At a high level, pileup contains three types of classes:

  1. Data classes These live in the /data directory. They provide an asynchronous API for remote data sources, hiding all the complexities of network access and parsing. For example, the BAM class provides a getFeaturesInRange method which takes a genomic interval and returns a list of alignments.

    These classes are useful for anyone interested in working with genome data in a browser, not just for pileup.js and other genome browsers.

  2. Source classes These live in the /sources directory. They provide a uniform, synchronous wrapper around the data classes. There's one source class for each data class, e.g. BAM and BamDataSource. They handle caching and speculative fetching, e.g. if I ask for chr17:123-234, the BamDataSource may choose to expand this to chr17:100-300 in case I pan later. They also handle partial cache hits, e.g. if I request chr17:123-234 and chr17:100-200 was previously cached, then a smaller interval will be requested.

    These classes all have the same API:

    • They are created from a spec object (with a url field)
    • They have a rangeChanged method to receive notifications that the currently-visible portion of the genome has changed.
    • They have a getFeaturesInRange method which returns cached features in a genomic range.
    • They have standard on / off / trigger methods which allow clients to receive notifications when data becomes available.

    The usual sequence is that the user will pan, which will fire rangeChanged, which will request new features from a data class, which will eventually fire on('newdata'), which will cause one of the visualizations to call getFeaturesInRange and put the newly-available data on the screen.

  3. Visualization classes These live in the /viz directory. The visualizations are all React.js classes. They mostly serve as thin wrappers around the HTML canvas, which is used for rendering. The props for the React components include the height and width of the element, as well as the currently-visible range. When the user pans, each component will have its props change to reflect the new range.

    Visualizations typically listen for newdata events on the sources that are of interest to them. These trigger redraws. More complex visualizations use a TiledCanvas to minimize redraws, which are expensive and lead to dropped frames while panning.

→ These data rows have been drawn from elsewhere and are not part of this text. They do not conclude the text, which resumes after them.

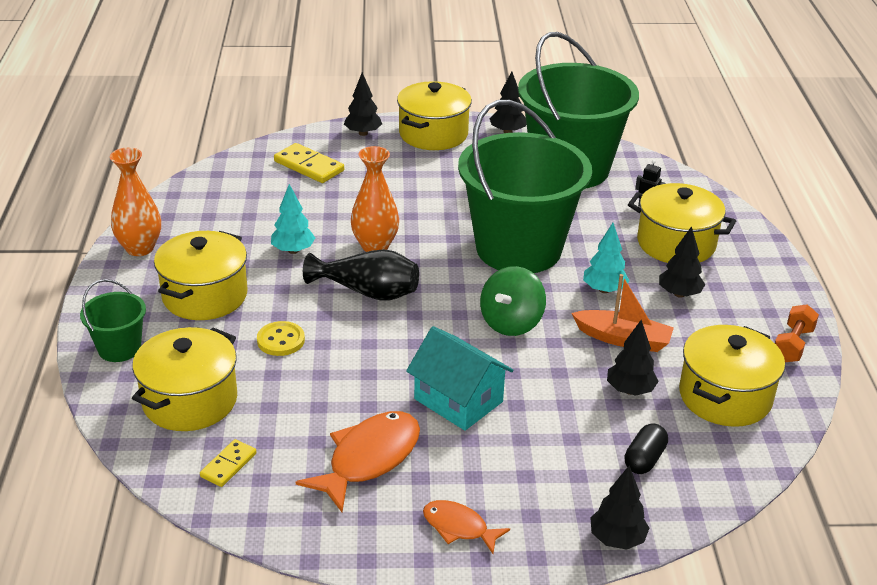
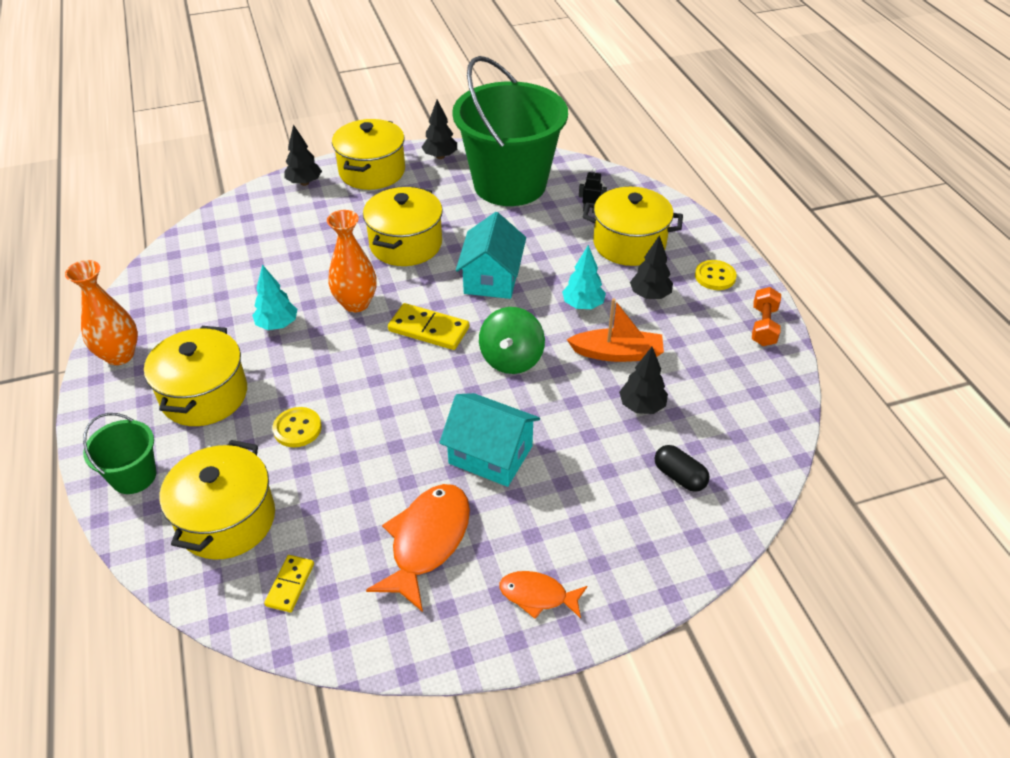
camera: 15 degrees left, 10 degrees up
yellow domino [274,143,344,183] -> yellow domino moved to [388,303,469,350]
black vase [303,249,419,301] -> none
green bucket [458,100,592,273] -> turquoise house [456,212,526,299]
black tree [590,465,649,550] -> none
black capsule [624,423,668,474] -> black capsule turned 60 degrees counterclockwise [655,445,710,492]
yellow pot [679,325,785,427] -> yellow pot moved to [363,187,443,266]
none -> yellow button [695,260,737,290]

    Each visualization is associated with a source. It gets references to both this source and to the reference via props.

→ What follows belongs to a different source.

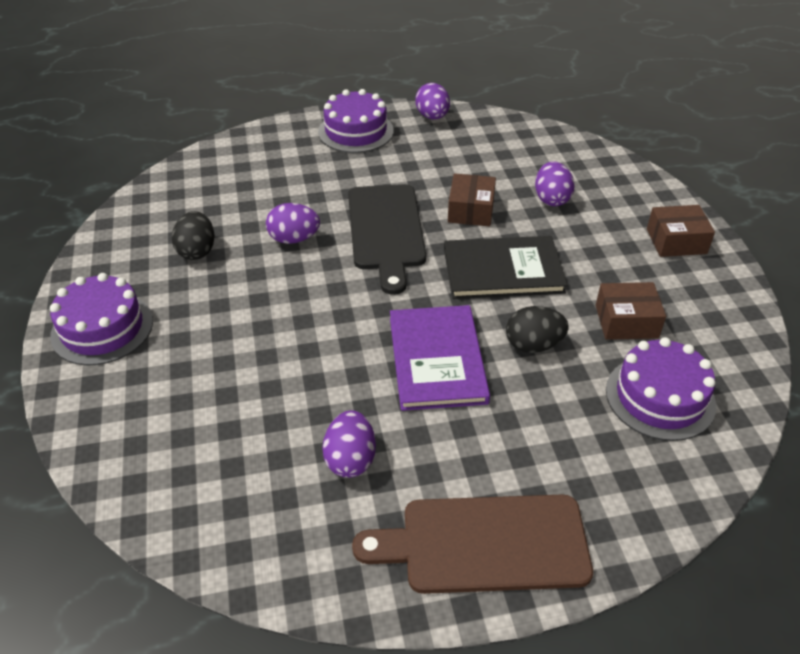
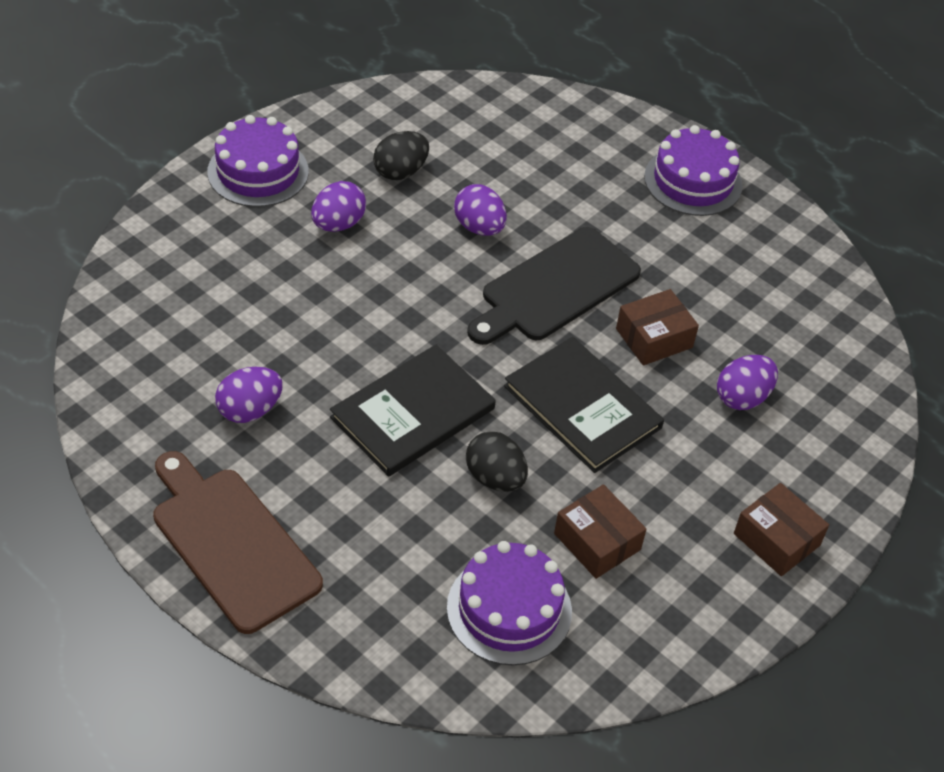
camera: 50 degrees right, 5 degrees up
purple book [390,305,490,411] -> black book [330,345,496,477]
purple egg [415,83,450,120] -> purple egg moved to [311,181,366,232]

The source and visualization classes are exposed to users via pileup.formats and pileup.viz, respectively. The data classes are not exposed directly, but users can import them explicitly if they so desire.

Coordinates

pileup.js has a few ways of representing genomic coordinates and ranges:

  • Interval This class represents a closed interval, [a, b]. Since this is a generic interval, it's not specified whether the numbers are zero- or one-based.

  • ContigInterval This class represents a range in the genome, e.g. a chromosome name plus a range. Depending on the context, the chromosome might be a name (chr22) or just a number (21). Coordinates are zero-based. Because data sources are spectacularly inconsistent about whether it's called chr17 or just 17, this class provides many methods which ignore these ambiguities. This class is used almost exclusively throughout pileup.js to represent ranges in a genome.

  • GenomeRange This is a JSON-compatible object, {contig, start, stop}. It is used in the public API and in some places in the React component tree.

Generally Interval and ContigInterval should be used internally within pileup.js. Because the ContigInterval class is not part of the public API, it's better for coordinates to be consumed and provided to users as GenomeRanges, e.g. for getRange and setRange.

Examples

Here's how you might fetch some reads using the BAM data class:

// Create the Bam data source. This will load the index.
var bam = new Bam(new RemoteFile('alignments.bam'),
                  new RemoteFile('alignments.bam.bai'));

// Fetch the reads. This returns a Promise object.
var range = new ContigInterval('chr17', 10000, 11000);
var promise = bam.getFeaturesInRange(range);

// The alignments will be available when the Promise resolves.
promise.then(function(alignments) {
  alert(alignments[0].getSequence());
});

Here's how this might look with BamDataSource:

// Create a BAM data source using a spec object.
var source = new BamDataSource({
  url: 'alignments.bam',
  indexUrl: 'alignments.bam.bai'
});

var range = new ContigInterval('chr17', 10000, 11000);

// Register a listener for new data.
function countAlignments() {
  console.log(source.getFeaturesInRange(range).length);
}
source.on('newdata', countAlignments);

// Tell the source to fetch some data.
source.rangeChanged({contig: 'chr17', start: 10000, stop: 11000});

countAlignments();  // will log '0' -- nothing has loaded yet!
// ... after the data loads, the 'newdata' callback will log something >0.